#### [Instruction]
Would you copy every line of the listing below that includes the word "scene"?

#### [Data to use]
━━━━━━

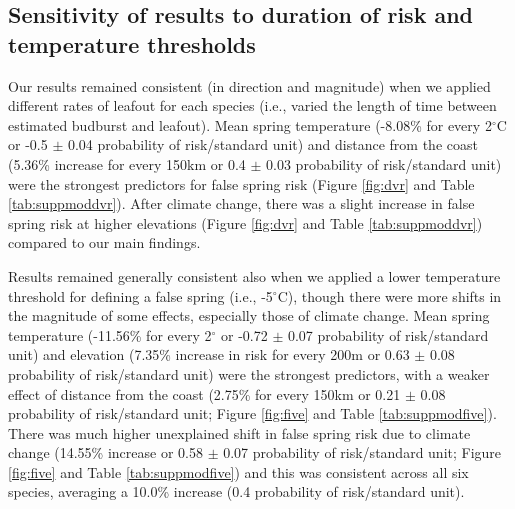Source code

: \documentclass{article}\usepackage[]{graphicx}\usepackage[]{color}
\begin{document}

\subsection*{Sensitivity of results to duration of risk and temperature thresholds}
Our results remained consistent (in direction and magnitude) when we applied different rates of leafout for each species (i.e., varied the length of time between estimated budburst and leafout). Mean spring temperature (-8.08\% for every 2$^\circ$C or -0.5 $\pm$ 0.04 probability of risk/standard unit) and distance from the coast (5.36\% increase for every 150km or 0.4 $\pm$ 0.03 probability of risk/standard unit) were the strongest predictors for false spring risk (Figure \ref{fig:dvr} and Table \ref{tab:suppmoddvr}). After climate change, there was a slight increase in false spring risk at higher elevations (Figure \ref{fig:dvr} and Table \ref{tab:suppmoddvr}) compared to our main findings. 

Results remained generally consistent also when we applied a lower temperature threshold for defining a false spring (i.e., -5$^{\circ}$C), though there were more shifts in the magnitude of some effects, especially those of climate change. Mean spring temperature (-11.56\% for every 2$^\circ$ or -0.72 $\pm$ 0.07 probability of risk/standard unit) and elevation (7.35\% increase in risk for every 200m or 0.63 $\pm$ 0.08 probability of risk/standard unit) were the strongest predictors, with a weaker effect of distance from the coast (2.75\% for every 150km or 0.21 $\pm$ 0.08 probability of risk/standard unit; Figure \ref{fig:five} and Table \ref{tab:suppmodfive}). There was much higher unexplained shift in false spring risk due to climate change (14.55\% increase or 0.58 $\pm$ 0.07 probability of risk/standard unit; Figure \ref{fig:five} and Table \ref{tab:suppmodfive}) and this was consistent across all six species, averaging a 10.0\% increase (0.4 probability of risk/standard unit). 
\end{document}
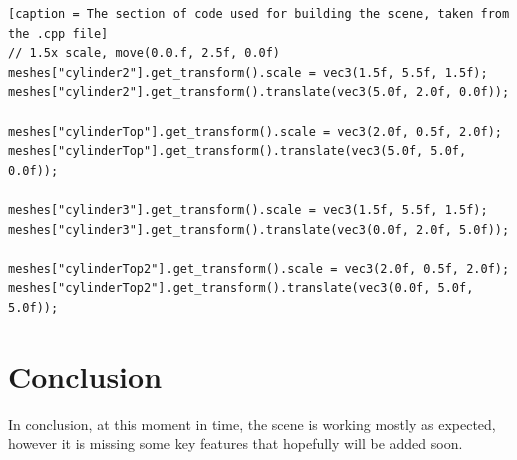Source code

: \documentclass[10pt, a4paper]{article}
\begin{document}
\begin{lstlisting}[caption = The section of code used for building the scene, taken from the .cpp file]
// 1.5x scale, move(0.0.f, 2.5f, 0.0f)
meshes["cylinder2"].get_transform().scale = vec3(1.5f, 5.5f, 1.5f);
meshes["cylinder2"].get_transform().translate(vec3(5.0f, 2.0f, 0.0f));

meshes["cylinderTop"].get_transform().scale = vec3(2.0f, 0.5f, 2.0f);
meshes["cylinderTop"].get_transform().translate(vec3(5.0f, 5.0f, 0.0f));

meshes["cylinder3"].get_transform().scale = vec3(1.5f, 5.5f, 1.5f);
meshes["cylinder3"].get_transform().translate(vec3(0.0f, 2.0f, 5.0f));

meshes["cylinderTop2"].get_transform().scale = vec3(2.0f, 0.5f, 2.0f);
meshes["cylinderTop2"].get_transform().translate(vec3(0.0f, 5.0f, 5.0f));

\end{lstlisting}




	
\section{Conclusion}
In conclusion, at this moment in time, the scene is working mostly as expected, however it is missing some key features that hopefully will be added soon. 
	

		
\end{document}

━━━━━━

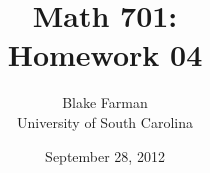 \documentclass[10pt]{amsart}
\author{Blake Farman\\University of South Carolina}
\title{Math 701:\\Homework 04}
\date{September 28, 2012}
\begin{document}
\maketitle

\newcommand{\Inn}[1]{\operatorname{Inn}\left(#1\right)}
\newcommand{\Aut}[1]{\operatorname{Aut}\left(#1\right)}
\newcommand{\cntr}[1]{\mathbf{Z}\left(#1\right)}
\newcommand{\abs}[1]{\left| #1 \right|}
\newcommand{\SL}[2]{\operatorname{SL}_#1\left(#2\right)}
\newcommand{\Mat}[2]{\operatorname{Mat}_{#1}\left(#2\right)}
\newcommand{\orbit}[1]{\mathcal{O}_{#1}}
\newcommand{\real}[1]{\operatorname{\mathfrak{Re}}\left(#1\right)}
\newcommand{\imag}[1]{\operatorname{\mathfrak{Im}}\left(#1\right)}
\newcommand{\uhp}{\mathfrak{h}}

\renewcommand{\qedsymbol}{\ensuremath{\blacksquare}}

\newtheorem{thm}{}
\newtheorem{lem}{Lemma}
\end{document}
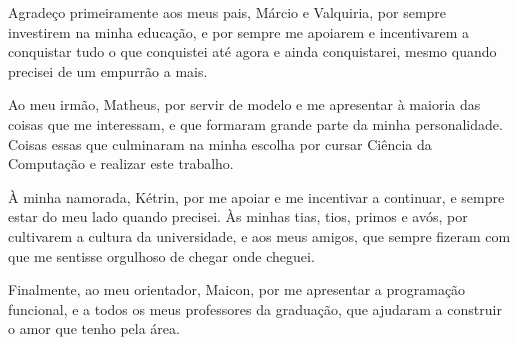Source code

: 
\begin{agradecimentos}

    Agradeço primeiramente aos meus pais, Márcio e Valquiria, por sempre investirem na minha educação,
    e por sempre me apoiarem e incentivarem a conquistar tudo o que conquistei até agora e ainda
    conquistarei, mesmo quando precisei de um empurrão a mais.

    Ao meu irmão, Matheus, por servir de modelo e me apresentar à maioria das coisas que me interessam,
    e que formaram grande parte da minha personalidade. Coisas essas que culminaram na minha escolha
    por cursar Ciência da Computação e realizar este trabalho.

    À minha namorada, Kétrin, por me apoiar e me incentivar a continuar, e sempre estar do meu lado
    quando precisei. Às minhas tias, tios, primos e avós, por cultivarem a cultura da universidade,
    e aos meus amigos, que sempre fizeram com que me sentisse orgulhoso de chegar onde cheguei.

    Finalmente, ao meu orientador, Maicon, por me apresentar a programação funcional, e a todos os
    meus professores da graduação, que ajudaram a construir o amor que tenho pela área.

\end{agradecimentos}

━━━━━━

#### [Answer to this exercise]
\begin{lstlisting}[caption = The section of code used for building the scene, taken from the .cpp file]
In conclusion, at this moment in time, the scene is working mostly as expected, however it is missing some key features that hopefully will be added soon. 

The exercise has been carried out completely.